## Exercise passage
——————————

Mimi Fariña Film & Television Appearances




Mimi & Richard Farina and Pete Seeger perform "Pack Up Your Sorrows" on episode 16 of Rainbow Quest (https://archive.org/details/RainbowQuest16). Rainbow Quest was a television program produced for one series run in 1965 and 1966 by the Advertisers Broadcasting Company for UHF station WNJU-TV in the New York City market.


Mimi and Richard Fariña live at Rainbow Quest with Pete Seeger (February 26th 1966)





A young couple sit across from each other, a small table in the middle. Pete Seeger, the doyen of the American folk revival, sits in the background as they play in concert. Richard is an assured, confident performer who introduces each song and has an unerring ability to look into the camera as if he were holding an earnest conversation with a friend. The woman, Mimi, is quieter; she communicates in smiles, glances, and half-laughs, but is wholly absorbed and serious when performing. Seeger occasionally intercedes with questions or music or accompanies on the banjo. Mimi and Richard Fariña are guests on his television show Rainbow Quest, a series dedicated to folk music and its contemporary practitioners.

——————————

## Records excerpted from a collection
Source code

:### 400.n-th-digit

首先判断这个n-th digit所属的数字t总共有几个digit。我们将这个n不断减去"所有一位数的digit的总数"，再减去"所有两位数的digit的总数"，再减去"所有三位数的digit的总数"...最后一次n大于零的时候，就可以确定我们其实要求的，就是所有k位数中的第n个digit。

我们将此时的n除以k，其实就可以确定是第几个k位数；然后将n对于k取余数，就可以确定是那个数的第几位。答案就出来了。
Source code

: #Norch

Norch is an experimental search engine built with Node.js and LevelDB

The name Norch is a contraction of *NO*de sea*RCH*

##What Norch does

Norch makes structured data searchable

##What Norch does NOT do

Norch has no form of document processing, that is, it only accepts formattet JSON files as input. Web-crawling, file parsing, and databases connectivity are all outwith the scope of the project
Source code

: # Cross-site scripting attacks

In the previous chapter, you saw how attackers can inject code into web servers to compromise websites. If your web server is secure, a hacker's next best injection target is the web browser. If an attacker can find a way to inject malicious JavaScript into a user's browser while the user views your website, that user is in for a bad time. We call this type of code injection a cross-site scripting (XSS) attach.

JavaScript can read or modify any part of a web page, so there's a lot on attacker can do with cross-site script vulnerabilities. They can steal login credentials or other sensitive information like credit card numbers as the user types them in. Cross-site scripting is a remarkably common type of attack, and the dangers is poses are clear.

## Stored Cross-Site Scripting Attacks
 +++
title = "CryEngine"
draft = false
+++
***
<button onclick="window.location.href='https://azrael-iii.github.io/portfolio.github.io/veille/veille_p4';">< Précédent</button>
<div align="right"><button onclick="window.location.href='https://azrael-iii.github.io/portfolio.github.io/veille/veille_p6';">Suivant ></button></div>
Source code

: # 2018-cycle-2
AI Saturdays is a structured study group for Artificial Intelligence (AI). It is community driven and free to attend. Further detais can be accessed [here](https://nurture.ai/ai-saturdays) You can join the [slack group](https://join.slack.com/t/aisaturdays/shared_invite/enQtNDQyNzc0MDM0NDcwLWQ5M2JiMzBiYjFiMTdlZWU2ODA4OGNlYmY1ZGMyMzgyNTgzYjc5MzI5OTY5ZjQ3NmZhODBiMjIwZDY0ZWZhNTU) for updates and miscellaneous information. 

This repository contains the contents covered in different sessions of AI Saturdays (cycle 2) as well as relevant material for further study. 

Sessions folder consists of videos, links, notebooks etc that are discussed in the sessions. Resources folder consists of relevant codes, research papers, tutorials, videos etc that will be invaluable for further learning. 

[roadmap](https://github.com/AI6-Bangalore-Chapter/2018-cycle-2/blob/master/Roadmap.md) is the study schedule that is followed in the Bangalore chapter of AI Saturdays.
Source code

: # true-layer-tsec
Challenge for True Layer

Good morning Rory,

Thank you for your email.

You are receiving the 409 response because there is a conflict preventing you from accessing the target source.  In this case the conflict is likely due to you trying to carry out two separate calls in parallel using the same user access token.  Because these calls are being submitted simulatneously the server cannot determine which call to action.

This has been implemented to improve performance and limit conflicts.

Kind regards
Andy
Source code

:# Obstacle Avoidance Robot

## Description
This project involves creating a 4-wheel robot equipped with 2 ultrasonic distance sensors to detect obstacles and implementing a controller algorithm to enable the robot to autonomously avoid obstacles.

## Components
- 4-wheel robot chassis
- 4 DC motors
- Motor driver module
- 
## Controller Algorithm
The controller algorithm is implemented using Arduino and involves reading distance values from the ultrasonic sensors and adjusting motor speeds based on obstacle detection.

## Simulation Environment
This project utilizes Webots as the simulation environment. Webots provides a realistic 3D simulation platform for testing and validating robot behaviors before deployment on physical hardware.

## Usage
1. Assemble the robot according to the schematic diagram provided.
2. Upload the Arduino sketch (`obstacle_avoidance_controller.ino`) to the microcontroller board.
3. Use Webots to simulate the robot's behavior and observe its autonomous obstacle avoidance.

——————————

## Problem requirements
Go on with the passage about the Fariñas on Rainbow Quest, starting right after its last sentence.

## Result of the task
Pete Seeger asks her what she is ‘doing these days’, she answers ‘me, um… singing and dancing’ with a shy smile.


"For most mid-1960s cult artists, we have to take the word of those who were there as to the performers’ live magnetism, and leave it at that. Fortunately, a remarkable, if rarely seen, testament to the Farinas’ live musicianship survives on that episode of Rainbow Quest, almost certainly filmed in late 1965 or early 1966. On a bare-bones set that couldn t seem to make up its mind whether it was emulating an indoor kitchen or outdoor picnic area, genial host Pete Seeger was joined by a quiet Mimi Farina—wearing a long dark dress, with white trimming on top, of almost Amish severity—and the more ebullient Richard Farina, wearing the expected dark sweater. Mimi both tapped her feet on the floor and her hand against the body of the guitar to set the beat of an exhilarating six-minute instrumental combining elements of V. and Celebrations for a Grey Day,” inciting Seeger to join in on maracas and deliver a high-pitched whoop at its hectic conclusion. “I was waiting for you to start singing,” said Seeger, almost apologetically, “and then I realized the whole point of it was the rhythm, and I couldn’t keep still. I hope you don’t mind my joining in. It would take a dead man not to move on that.”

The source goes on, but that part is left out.